Author | : Kirsty Robertson |
Publisher | : McGill-Queen's Press - MQUP |
Total Pages | : 449 |
Release | : 2019-06-07 |
Genre | : Art |
ISBN | : 0773558292 |
Museums are frequently sites of struggle and negotiation. They are key cultural institutions that occupy an oftentimes uncomfortable place at the crossroads of the arts, culture, various levels of government, corporate ventures, and the public. Because of this, museums are targeted by political action but can also provide support for contentious politics. Though protests at museums are understudied, they are far from anomalous. Tear Gas Epiphanies traces the as-yet-untold story of political action at museums in Canada from the early twentieth century to the present. The book looks at how museums do or do not archive protest ephemera, examining a range of responses to actions taking place at their thresholds, from active encouragement to belligerent dismissal.
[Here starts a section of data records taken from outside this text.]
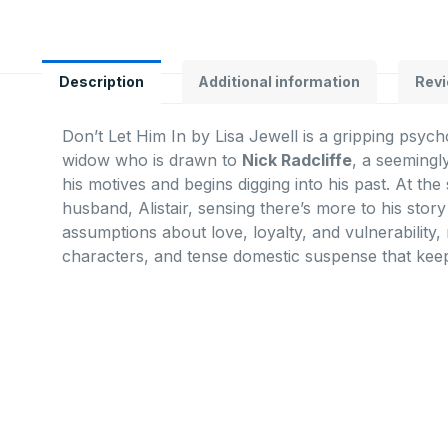
Description
Additional information
Revi
Don’t Let Him In
by
Lisa Jewell
is a gripping psych
widow who is drawn to
Nick Radcliffe
, a seemingl
his motives and begins digging into his past. At th
husband, Alistair, sensing there’s more to his story
assumptions about love, loyalty, and vulnerability,
characters, and tense domestic suspense that keep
Drawing together extensive primary-source research and analysis, Robertson questions widespread perceptions of museums, strongly arguing for a reconsideration of their role in contemporary society that takes into account political conflict and protest as key ingredients in museum life. The sheer number of protest actions Robertson uncovers is compelling. Ambitious and wide-ranging, Tear Gas Epiphanies provides a thorough and conscientious survey of key points of intersection between museums and protest – a valuable resource for university students and scholars, as well as arts professionals working at and with museums.
Author | : Douglas Ord |
Publisher | : McGill-Queen's Press - MQUP |
Total Pages | : 520 |
Release | : 2003 |
Genre | : Architecture |
ISBN | : 9780773525092 |
"The National Gallery of Canada: Ideas, Art, and Architecture examines the National Gallery as an institution, a collection, and a series of sites for the display of the nation's art. Douglas Ord explores how, throughout the gallery's development, art has consistently been linked to notions of religious truth, national spirit, and hallowed atmosphere, culminating in Moshe Safdie's design for the institution's current building. Integrating accounts of political intrigue and public controversy with philosophy, art theory, and architectural analysis, Ord provides vivid accounts of successive directors' struggles to obtain a permanent home for the nation's art and sheds light on the place and the role of art in Canada."--Résumé de l'éditeur.